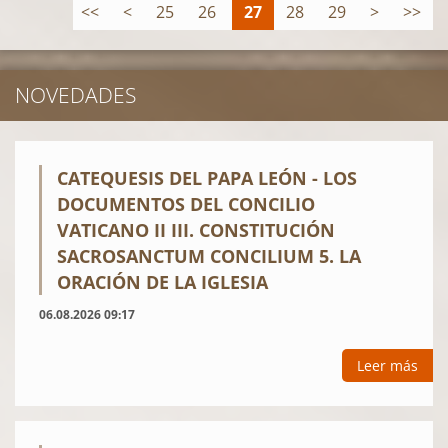
<<
<
25
26
27
28
29
>
>>
NOVEDADES
CATEQUESIS DEL PAPA LEÓN - LOS
DOCUMENTOS DEL CONCILIO
VATICANO II III. CONSTITUCIÓN
SACROSANCTUM CONCILIUM 5. LA
ORACIÓN DE LA IGLESIA
06.08.2026 09:17
Leer más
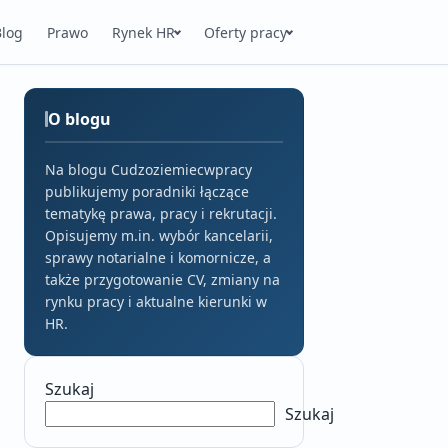
Blog
Prawo
Rynek HR
Oferty pracy
O blogu
Na blogu Cudzoziemiecwpracy
publikujemy poradniki łączące
tematykę prawa, pracy i rekrutacji.
Opisujemy m.in. wybór kancelarii,
sprawy notarialne i komornicze, a
także przygotowanie CV, zmiany na
rynku pracy i aktualne kierunki w
HR.
Szukaj
Szukaj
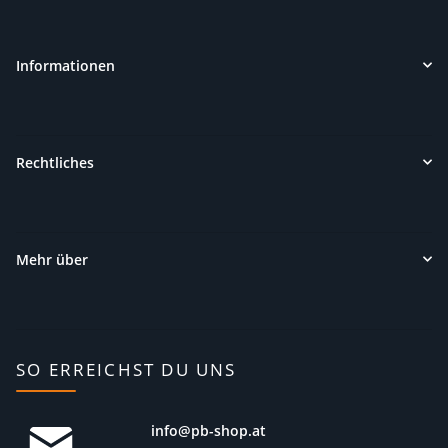
Informationen
Rechtliches
Mehr über
SO ERREICHST DU UNS
info@pb-shop.at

★ ★ ★ ★

▸ Prompt: Every line in the data that holds the string "blogu" should be copied.

▸ Task result:
O blogu
Na blogu Cudzoziemiecwpracy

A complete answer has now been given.